I lived in a lot of towns growing up. Dad was in plastics, and his career took him to some really cool places. One of my favorite spots to live was outside of Springfield, Vermont. I have never seen so much snow! We did a lot of sled riding. I also loved living in Winchester, Virginia. I did a weekly radio show on WINC. Moving can be a huge stressor, especially when you’re young and trying to form lasting friendships. And who really likes getting boxes from the local grocery store and cramming all your belongings into them and carrying them to the moving van?
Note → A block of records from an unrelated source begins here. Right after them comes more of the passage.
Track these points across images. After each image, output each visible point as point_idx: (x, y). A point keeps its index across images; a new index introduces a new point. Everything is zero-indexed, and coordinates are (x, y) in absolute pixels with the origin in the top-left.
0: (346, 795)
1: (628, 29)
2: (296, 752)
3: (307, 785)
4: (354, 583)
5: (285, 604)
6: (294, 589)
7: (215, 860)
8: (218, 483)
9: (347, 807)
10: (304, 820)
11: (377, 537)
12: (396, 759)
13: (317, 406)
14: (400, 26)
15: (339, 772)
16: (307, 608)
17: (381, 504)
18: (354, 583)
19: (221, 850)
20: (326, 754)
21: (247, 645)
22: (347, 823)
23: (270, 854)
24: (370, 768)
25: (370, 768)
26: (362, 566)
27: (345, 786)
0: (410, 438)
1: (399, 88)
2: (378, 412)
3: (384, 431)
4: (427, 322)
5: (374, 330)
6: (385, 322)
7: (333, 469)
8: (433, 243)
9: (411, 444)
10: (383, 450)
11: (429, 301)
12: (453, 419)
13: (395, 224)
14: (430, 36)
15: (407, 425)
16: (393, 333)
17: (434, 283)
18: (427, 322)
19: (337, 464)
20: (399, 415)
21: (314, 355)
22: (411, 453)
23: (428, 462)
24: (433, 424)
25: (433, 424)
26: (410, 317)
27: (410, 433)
I had hoped to develop a liking to change. Of seeing things from a different perspective. Instead, I had a hatred for change. The “familiar” escaped me. Later, during my second marriage, I would typically freak out if I came home from work and the living room furniture was moved around. What happened here? I liked my recliner by the window! Despite my disdain for change, at some point I came to appreciate different rooms with a view. I began to accept the unfamiliar as a challenge and not a threat.
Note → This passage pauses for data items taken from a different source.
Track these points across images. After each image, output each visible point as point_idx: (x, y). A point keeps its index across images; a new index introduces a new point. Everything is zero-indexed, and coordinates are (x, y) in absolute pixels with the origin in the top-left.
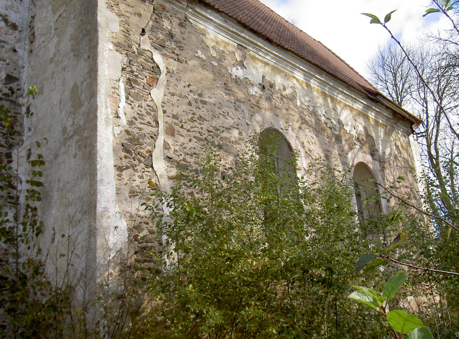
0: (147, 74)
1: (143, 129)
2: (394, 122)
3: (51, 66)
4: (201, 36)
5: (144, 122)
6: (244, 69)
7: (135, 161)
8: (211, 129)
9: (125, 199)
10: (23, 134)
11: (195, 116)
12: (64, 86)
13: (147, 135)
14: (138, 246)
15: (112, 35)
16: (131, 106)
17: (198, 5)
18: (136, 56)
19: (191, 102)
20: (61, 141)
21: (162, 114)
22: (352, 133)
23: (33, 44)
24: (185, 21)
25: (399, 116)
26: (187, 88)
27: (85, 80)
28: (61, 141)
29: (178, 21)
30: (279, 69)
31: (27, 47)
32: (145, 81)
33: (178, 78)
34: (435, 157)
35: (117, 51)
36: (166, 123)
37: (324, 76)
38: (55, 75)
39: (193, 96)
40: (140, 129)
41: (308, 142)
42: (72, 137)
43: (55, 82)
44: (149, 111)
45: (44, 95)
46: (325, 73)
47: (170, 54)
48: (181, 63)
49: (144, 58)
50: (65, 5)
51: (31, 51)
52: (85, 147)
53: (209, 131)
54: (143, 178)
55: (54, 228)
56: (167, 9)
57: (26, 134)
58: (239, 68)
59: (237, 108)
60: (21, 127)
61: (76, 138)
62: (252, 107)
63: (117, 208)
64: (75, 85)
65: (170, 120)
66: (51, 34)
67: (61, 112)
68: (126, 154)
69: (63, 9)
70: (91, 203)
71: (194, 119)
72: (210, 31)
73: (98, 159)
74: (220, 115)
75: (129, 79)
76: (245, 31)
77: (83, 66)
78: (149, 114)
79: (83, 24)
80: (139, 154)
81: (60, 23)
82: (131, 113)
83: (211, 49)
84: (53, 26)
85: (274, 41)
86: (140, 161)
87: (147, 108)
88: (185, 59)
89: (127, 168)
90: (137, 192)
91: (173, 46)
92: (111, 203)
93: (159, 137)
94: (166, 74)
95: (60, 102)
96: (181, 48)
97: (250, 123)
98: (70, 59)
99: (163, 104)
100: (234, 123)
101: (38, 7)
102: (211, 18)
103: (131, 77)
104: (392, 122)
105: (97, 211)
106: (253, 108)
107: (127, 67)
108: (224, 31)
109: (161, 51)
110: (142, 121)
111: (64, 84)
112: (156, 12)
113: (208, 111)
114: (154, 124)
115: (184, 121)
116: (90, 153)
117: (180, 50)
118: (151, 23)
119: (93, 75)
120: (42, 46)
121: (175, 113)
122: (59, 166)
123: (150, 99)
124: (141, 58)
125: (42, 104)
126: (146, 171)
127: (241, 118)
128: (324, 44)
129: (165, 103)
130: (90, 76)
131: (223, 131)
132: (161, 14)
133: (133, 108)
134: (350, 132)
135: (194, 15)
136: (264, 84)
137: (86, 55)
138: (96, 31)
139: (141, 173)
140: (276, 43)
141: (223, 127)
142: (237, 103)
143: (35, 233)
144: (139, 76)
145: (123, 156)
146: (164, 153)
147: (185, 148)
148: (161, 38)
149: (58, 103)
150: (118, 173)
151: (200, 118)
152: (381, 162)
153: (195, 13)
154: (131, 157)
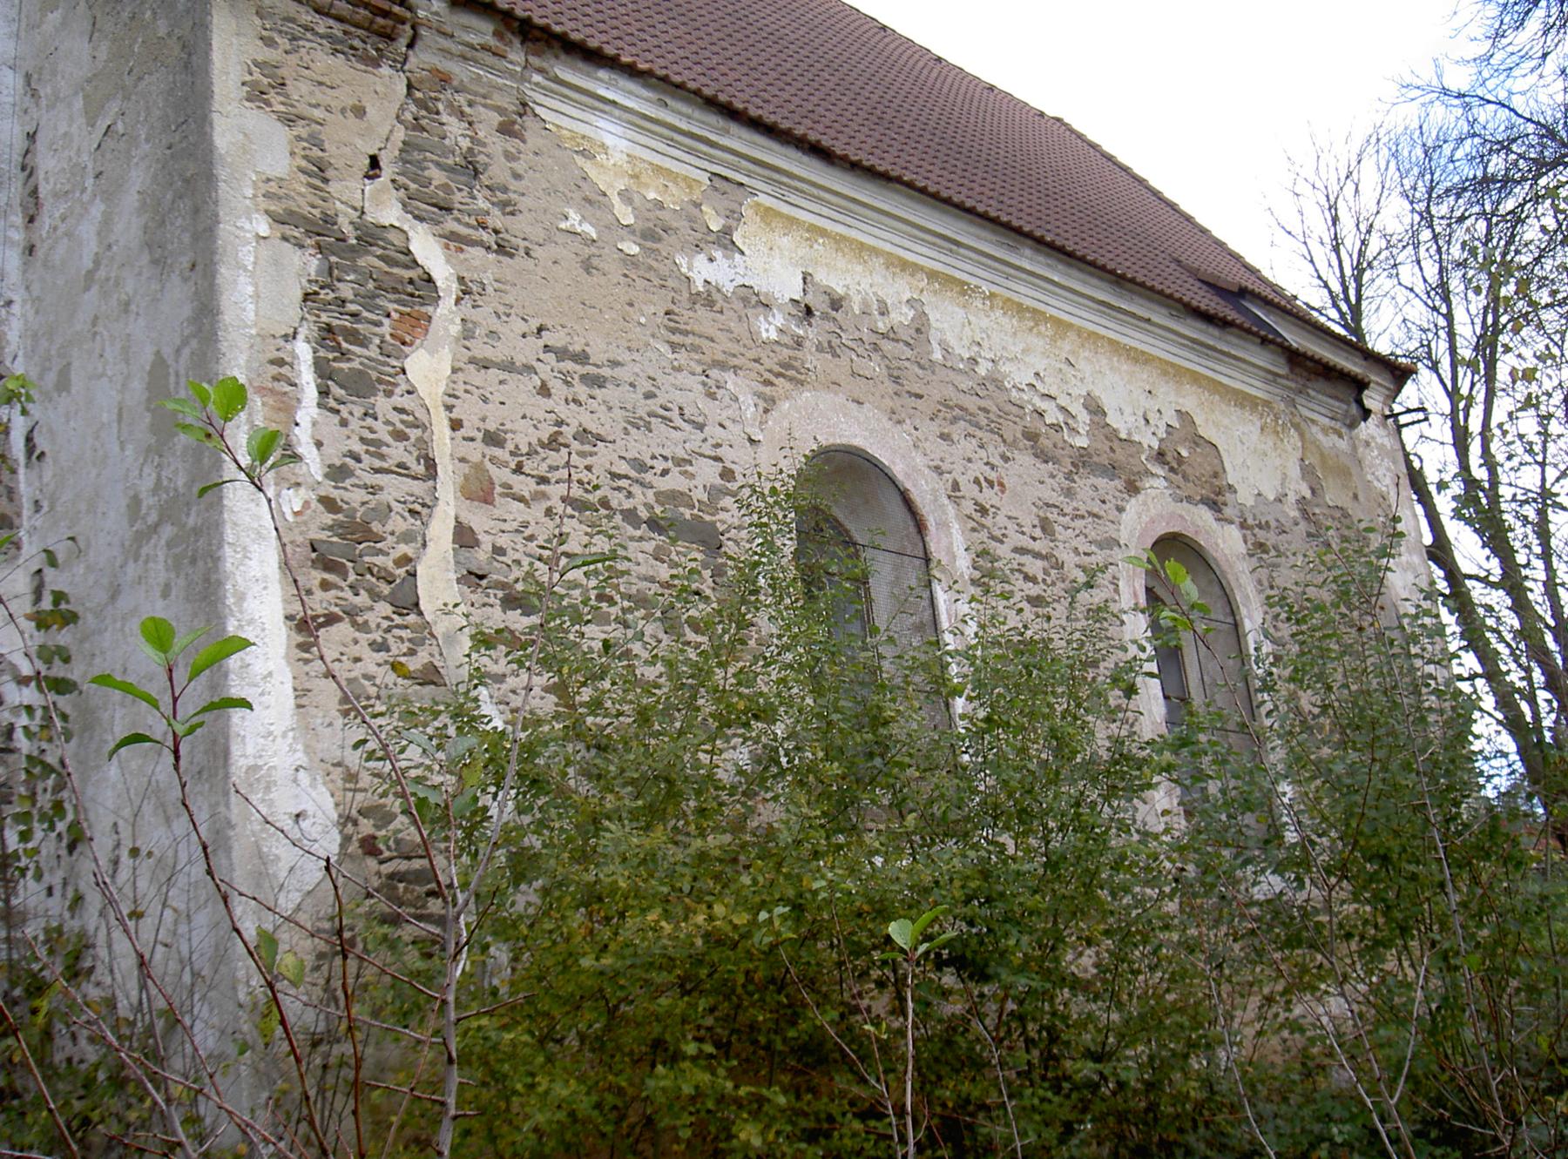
0: (391, 307)
1: (381, 489)
2: (1293, 385)
3: (86, 296)
4: (579, 160)
5: (385, 465)
6: (737, 256)
7: (357, 595)
8: (623, 468)
9: (327, 721)
10: (16, 522)
11: (564, 429)
12: (127, 362)
13: (396, 507)
14: (379, 874)
15: (264, 188)
16: (336, 419)
17: (563, 57)
18: (352, 249)
19: (550, 385)
20: (127, 543)
21: (448, 432)
22: (1136, 438)
23: (36, 224)
24: (521, 116)
25: (1309, 364)
26: (531, 339)
27: (185, 342)
28: (127, 543)
29: (496, 119)
30: (862, 244)
31: (17, 236)
32: (386, 329)
33: (501, 309)
34: (1487, 485)
35: (285, 238)
36: (462, 460)
37: (1028, 252)
38: (99, 329)
39: (554, 363)
40: (374, 490)
41: (977, 481)
42: (155, 528)
43: (103, 350)
44: (400, 426)
45: (73, 391)
46: (1029, 242)
47: (470, 231)
48: (511, 256)
49: (380, 252)
50: (119, 96)
51: (31, 250)
52: (193, 561)
53: (615, 476)
54: (388, 650)
55: (115, 824)
56: (455, 83)
57: (27, 519)
58: (718, 254)
59: (714, 389)
60: (11, 500)
61: (168, 531)
62: (768, 383)
63: (300, 755)
64: (159, 362)
65: (476, 451)
66: (84, 190)
67: (122, 449)
68: (327, 576)
69: (114, 107)
70: (214, 742)
71: (561, 440)
72: (609, 141)
73: (230, 601)
74: (653, 420)
75: (329, 329)
76: (734, 128)
77: (178, 298)
78: (400, 436)
79: (172, 156)
80: (370, 570)
81: (108, 156)
82: (342, 442)
83: (616, 200)
84: (90, 166)
85: (839, 152)
86: (375, 596)
87: (395, 418)
88: (523, 244)
89: (331, 619)
90: (368, 698)
91: (482, 204)
92: (279, 740)
93: (441, 505)
94: (458, 301)
95: (120, 415)
96: (508, 209)
97: (760, 437)
98: (140, 274)
99: (451, 401)
100: (705, 440)
101: (44, 102)
102: (610, 95)
103: (335, 322)
104: (1290, 388)
105: (233, 769)
106: (772, 384)
107: (322, 288)
108: (661, 136)
109: (438, 223)
110: (378, 463)
111: (126, 355)
112: (418, 95)
113: (610, 409)
114: (420, 469)
115: (524, 450)
116: (207, 580)
117: (504, 214)
118: (400, 134)
119: (207, 327)
120: (59, 232)
121: (492, 426)
122: (123, 625)
123: (404, 387)
124: (368, 253)
125: (68, 421)
126: (397, 626)
127: (727, 423)
128: (1075, 126)
129: (457, 397)
130: (200, 330)
131: (665, 473)
132: (437, 99)
133: (344, 423)
134: (1129, 434)
135: (552, 91)
136: (809, 300)
137: (185, 261)
138: (210, 178)
139: (380, 633)
140: (844, 158)
141: (666, 458)
142: (714, 373)
143: (65, 842)
144: (365, 314)
145: (317, 582)
146: (457, 563)
147: (531, 538)
148: (435, 183)
149: (115, 417)
150: (300, 639)
151: (583, 434)
152: (1250, 528)
153: (554, 86)
154: (343, 584)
So when I saw this Writing 101 assignment, “A room with a view,” I immediately thought about where I’d love to go. I am a voracious reader, and I love to write and journal and blog. I think my favorite place among places is the local public library. We’ve all heard the sayings about how we can expand our horizons and change our viewpoint by reading. About how the library is a window to the world. This is true. I have been a library patron since I was a child. I currently work part-time at the local library. I couldn’t be happier.
My ideal trip would involve time travel. Nothing would make me happier than traveling back in time to visit the library at Alexandria. My imagination runs wild as I think about the materials that would be available. I’m sure the architecture would have been breathtaking. So much to see. So much to learn. I know I live for learning and for experiencing. I’ve been able to accept change in my life lately. Sure, it can still give me reason to pause at times, but it’s something I welcome today more than I did over the years. You see, I’ve had to change. It’s the only thing that has preserved me and allowed me to grow. My anxiety level is much less today than it ever was.
What a blessing to wake up in the morning eager to face the day. Willing to learn. Able to adapt and adjust to my ever-changing environment. I am no longer afraid of change. I see it as instrumental to my growth. Embracing change also allows me to exercise acceptance. And that is the key to all my problems today.